╭─ Passage given

Thanks, Sandeep. Let's move to the outlook in Page 10. Of the third quarter, we expect a normal seasonality by historic standards and guide for a decrease in EBITDA. Additionally, there are a number of challenges and headwinds this year. Mainly, weak demand and lack of volumes, record high imports from the unresolved Indonesia case and their relaxed quarters, low base price, higher raw material cost in Brazil. Finally, at the current crown benchmark, we likely face low double-digit negative inventory effects in the third quarter. While we need to see if the nickel price value will last. On the positive side, we believe that Indonesia will fall under this Safeguard from October onwards. And Europe then continued to work with European Commission of resolving the quarter relaxation of our storying is at present in environment. Sandeep also mentioned about the CapEx budget revision to EUR 150 million, but we confirm the Leadership Journey gains target remains unchanged at EUR 200 million until the end of 2020. So let me conclude the presentation with our corporate access schedule that you will see in Page 11. We are looking forward to meet you at one of these events and provide plenty of opportunity to address your questions in person. And we are now ready to take your questions. Thank you.
[Operator Instructions] We've taken our first question for today is from the line of Alain Gabriel.
Two question from my side. And this is Alain Gabriel from Morgan Stanley. Firstly, on the new CapEx budget that you have articulated for 2019. How much confidence or how much comfort do you have in that new level? And how much do you think this would not jeopardize the integrity of your operations, what sort of stay in business, normal level should we expect going forward? That's one. And two, on the shipments into Q3. Clearly, you've had a weaker seasonal uptick in Q2. So you have a much lower base for Q3. Will the year-on-year decline in Q3 be in line with the historical averages or slightly less pronounced, given your lower base in Q2?
So thank you for the question. So in CapEx, remember that there are 3 components. There is a component, which is the maintenance CapEx and other components, which is the Genk plant, the new line. And then there is a part which is more linked to Leadership Journey. What we have done, we have stressed all the parts, but being sure, being sure that we are not sacrifice anything that will lead to the gains of the Leadership Journey 200. And second priority has been to be sure that the ramp-up of the line in Genk will remain exactly the same timing and exactly with the same performance. And of course, there will be some of other part of the investment that has been simply postponed to next year. But this is the minority of the part. This -- the part of renegotiation of a -- in stretching all kind of expense is also extremely important. In shipments, in Q3, we see the seasonality and the seasonality effect will be on the base of the market, which is lower than the typical market of Europe, and that has been until now. Then it will be also subject to linked to the more short-term demand, which is, for the moment unclear, we are far from the short-term demand, the spot demand that will be in September, just after the holidays.
We are now taking the next question from the line of Alain William from ODDO.
So I have 2 questions, if I may. First, could you elaborate on the positive mix effect you experienced in Q2 and which geography benefited from that? Second question, could you quantify the impact of higher iron ore price on your Brazilian operations? And when do you expect the impact to criminates based on your inventory cycle on that business?

╰─
╭─ Rows

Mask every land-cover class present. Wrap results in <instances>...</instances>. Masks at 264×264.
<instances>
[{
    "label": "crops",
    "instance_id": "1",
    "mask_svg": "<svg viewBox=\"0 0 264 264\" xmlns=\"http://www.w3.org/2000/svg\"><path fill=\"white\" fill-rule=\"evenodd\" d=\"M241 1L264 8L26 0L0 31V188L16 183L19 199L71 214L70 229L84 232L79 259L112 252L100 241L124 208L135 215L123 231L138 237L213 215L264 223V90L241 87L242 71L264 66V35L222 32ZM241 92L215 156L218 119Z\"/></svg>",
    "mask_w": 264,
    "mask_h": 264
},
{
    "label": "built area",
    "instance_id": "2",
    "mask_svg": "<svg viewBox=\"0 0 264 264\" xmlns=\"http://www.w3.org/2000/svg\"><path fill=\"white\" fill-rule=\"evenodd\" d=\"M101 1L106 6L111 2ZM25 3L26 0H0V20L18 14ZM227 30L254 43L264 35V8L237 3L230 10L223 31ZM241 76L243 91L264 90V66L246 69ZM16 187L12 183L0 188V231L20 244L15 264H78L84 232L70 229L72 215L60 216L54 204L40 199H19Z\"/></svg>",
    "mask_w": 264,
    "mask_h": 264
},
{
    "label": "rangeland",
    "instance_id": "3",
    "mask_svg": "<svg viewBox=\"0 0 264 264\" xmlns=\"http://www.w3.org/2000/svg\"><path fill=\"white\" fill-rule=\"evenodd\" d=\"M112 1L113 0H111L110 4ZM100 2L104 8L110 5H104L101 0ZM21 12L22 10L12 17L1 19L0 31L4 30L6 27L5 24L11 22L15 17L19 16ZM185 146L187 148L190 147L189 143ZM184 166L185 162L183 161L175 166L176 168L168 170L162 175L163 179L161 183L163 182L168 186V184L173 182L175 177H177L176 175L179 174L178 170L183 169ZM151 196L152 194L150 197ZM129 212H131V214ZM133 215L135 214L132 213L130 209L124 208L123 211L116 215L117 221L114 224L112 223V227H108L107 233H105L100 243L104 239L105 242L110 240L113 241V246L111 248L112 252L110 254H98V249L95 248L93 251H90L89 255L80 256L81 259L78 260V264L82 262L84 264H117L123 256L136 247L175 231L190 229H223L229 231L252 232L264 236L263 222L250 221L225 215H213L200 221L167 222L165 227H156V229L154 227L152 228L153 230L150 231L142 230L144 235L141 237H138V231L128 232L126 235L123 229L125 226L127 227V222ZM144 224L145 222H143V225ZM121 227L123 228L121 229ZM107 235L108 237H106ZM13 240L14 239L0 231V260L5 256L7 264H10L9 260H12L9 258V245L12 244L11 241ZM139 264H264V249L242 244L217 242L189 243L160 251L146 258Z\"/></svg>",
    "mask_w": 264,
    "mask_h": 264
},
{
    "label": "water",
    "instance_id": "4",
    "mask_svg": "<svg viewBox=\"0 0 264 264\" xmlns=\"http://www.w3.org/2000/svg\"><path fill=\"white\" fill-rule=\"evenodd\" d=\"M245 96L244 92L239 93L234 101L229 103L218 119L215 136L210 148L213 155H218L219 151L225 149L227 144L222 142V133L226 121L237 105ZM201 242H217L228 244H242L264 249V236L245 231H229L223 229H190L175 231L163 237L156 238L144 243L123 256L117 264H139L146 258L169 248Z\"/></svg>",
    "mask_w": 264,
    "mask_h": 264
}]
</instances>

╰─

Write the next part of the earnings call transcript, starting right after its last line. The entries are separate material, unrelated to the earnings call transcript.

→ Answer:
So regarding your first question on the positive mix effect, so -- and in the current circumstances. As you can see that there is, of course, far higher pressure on the commodity ranges where they face strong pressure from the imports. So working on optimization of our top line actions, one of the actions clearly is to continue to improve and strengthen our mix on the sales and product portfolios, and this is what we work on, and we can see the impact of that as well as in the alloys and Specialties division, we have seen an improvement coming from that. Regarding your second question on the iron ore prices, as you are very well aware that during the first quarter of this year, we -- there was an incident in Vale, one of the facilities. And this led to a very sharp overall global spike in the iron ore prices. In Brazil, we have the blast furnaces, which are fed with the iron ore. But clearly, the stainless steel market and our sales prices, they are not correlated with the iron ore prices. So yes, they continue to face a certain squeeze from this international high prices of iron ore. However, as you know that the price situation on ore has continued to remain high for last few months. We hope that it will not last forever. And we expect things to normalize. As you can also read in many, many research reports as well.
The next question is coming from the line of Luke Nelson from JPMorgan.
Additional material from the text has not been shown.